Given data.

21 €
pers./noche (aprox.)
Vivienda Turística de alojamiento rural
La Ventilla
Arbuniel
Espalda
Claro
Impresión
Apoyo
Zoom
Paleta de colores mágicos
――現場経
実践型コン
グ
* * *
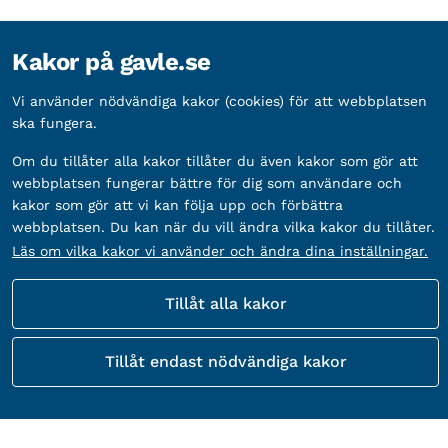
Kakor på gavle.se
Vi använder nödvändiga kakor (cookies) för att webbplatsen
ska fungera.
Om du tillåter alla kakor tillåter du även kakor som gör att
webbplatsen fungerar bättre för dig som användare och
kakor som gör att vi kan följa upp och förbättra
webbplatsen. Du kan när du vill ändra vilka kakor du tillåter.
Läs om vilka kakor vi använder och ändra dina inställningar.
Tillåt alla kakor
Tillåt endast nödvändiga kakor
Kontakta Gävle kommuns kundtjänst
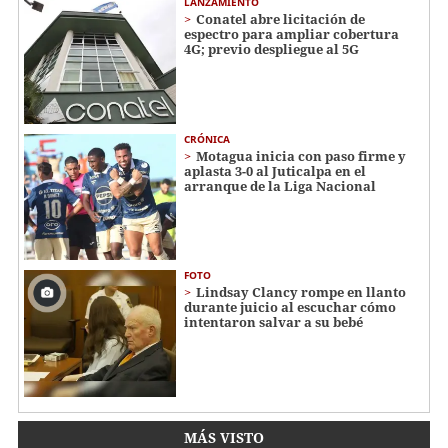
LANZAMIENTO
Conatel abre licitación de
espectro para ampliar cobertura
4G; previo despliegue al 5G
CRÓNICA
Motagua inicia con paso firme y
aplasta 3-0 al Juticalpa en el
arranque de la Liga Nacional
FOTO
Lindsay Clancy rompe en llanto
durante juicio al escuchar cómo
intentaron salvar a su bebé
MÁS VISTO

Your objective.
Show every line of the records that contains the string "nödvändiga", matching case exactly.

Written answer.
Vi använder nödvändiga kakor (cookies) för att webbplatsen
Tillåt endast nödvändiga kakor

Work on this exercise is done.